Nos habitudes quotidiennes ont un impact considérable sur l’écologie. L’utilisation abusive des ressources naturelles et des appareils à forte consommation mettent en danger l’équilibre environnemental. Face à cela, la loi prévoit la réduction de nos besoins en ressources naturelles en optant pour des solutions plus raisonnables à l’instar du recyclage. Ainsi, les publicités sur des produits fossiles seront interdites. Les cantines scolaires ou universitaires sont tenues de servir des plats variés : les plats végétariens seront obligatoires toutes les semaines afin de limiter le gaspillage. Les exploitations agricoles doivent se conformer à des mesures écologiques en limitant l’utilisation des fertilisants chimiques, sous peine de paiement d’amende.

La loi sur la production

Le secteur industriel fait partie des plus grands pollueurs. Face à cela, le gouvernement prévoit la réduction des émissions de gaz à effet de serre en proposant des modes d’exploitation plus écologiques. Parmi les alternatives proposées, l’utilisation d’énergies renouvelables se place en tête de liste. Ainsi, les sites commerciaux sont tenus d’installer des panneaux solaires ou des toitures végétalisées. Pour les exploitations à grande échelle, l’utilisation de l’hydroélectricité ou de biogaz est préconisée. L’installation d’éoliennes et la préservation des réserves d’eau sont également mises en avant.

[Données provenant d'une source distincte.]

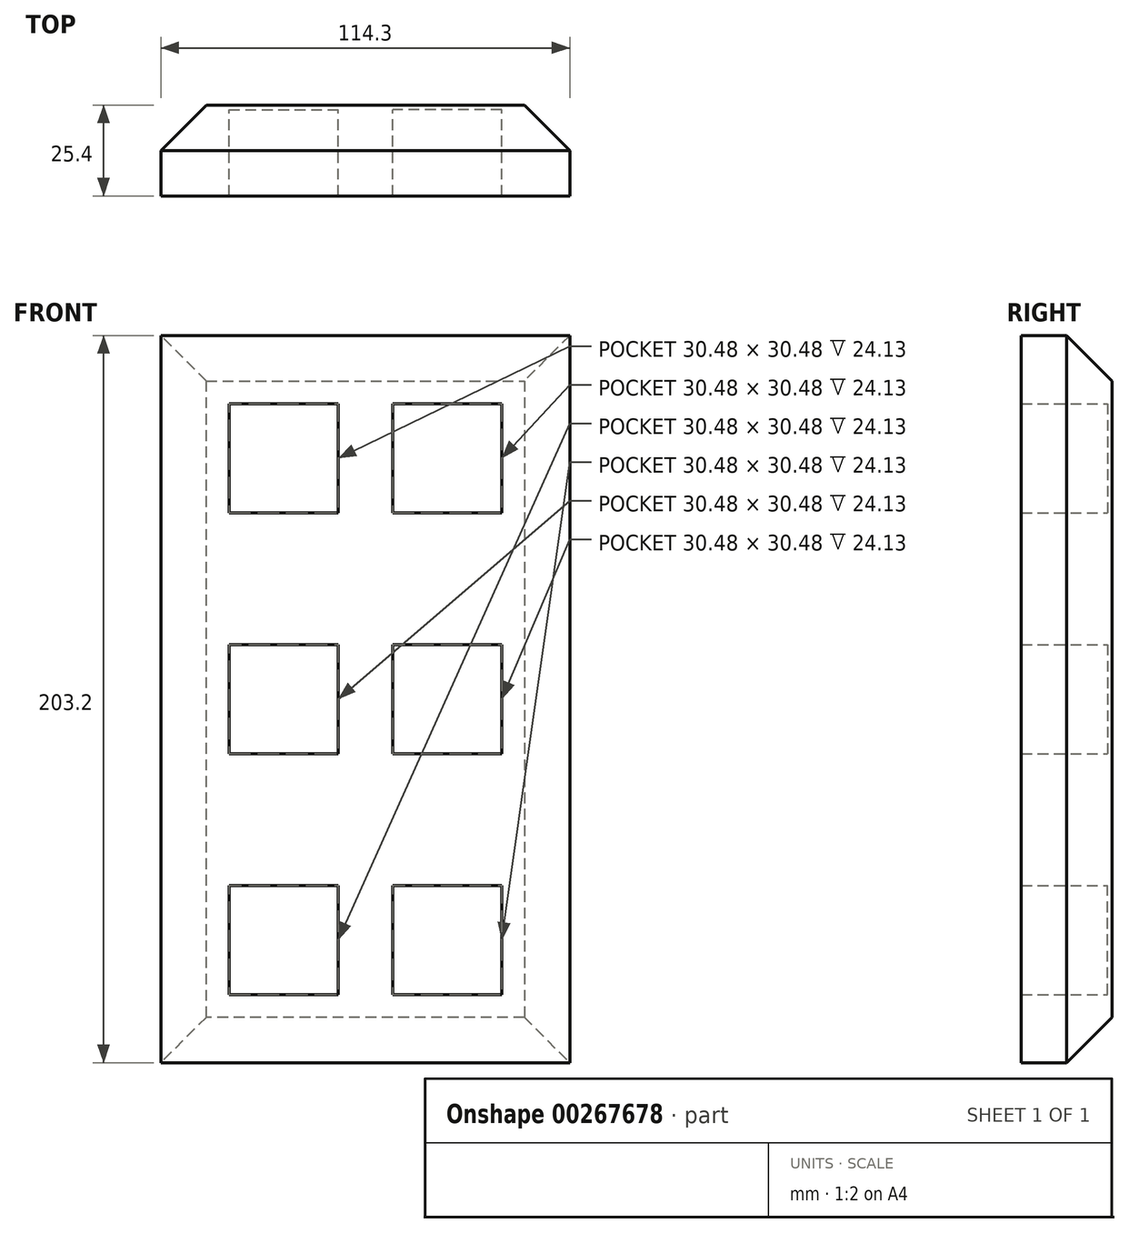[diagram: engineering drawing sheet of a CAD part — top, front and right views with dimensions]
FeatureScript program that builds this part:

La loi concernant les déplacements

Concernant les modes de transport, la loi prévoit la création de zones à faibles émissions. Pour cela, les voitures anciennes seront interdites de circulation. En parallèle, l’utilisation d’autres moyens de transport sera encouragée. Les tarifs des transports en commun seront réduits ; le covoiturage est conseillé ; la prise de vols sera interdite si d’autres solutions comme le train existent. La vente de voitures polluantes (plus de 95gCO2/km), mêmes neuves, sera interdite. Des primes à la conversion seront versées à ceux qui optent pour des vélos électriques. Les taxes seront réduites pour ceux qui décident de s’offrir des voitures plus propres.

La loi sur les logements

Les besoins en matière de confort nous obligent souvent à utiliser des appareils de régulation de température tels que le chauffage ou le climatiseur. Les travaux de rénovation thermique seront alors proposés afin de limiter l’utilisation de ces appareils. Les propriétaires devront effectuer des travaux visant à accentuer le confort thermique de leur propriété. Les maisons, dites « passoires thermiques », ne répondant pas à des normes écologiques seront interdites en location. Des aides financières seront proposées aux ménages les plus modestes afin de les aider à réaliser les travaux de rénovation énergétique.

Les sanctions

En cas de non-respect des mesures prévues par cette loi, des sanctions ont été prévues. Il existe pour cela deux types de sanctions selon l’ampleur de la faute commise.

    • Le délit de mise en danger de l’environnement

Ce délit a lieu lorsque son auteur ne respecte pas les mesures sécuritaires concernant la protection de l’environnement. Bien que l’infraction n’ait pas eu lieu, celui qui aura adopté des comportements à risque est passible de 3 ans de prison et de 250 000 euros d’amende.

    • Le délit de pollution

Ce délit concerne ceux qui auront commis intentionnellement des gestes portant atteinte à l’environnement. L’auteur du délit risque alors 10 ans de prison et 4,5 millions d’euros d’amende, et pouvant aller à 22,5 millions d’euros pour une personne morale.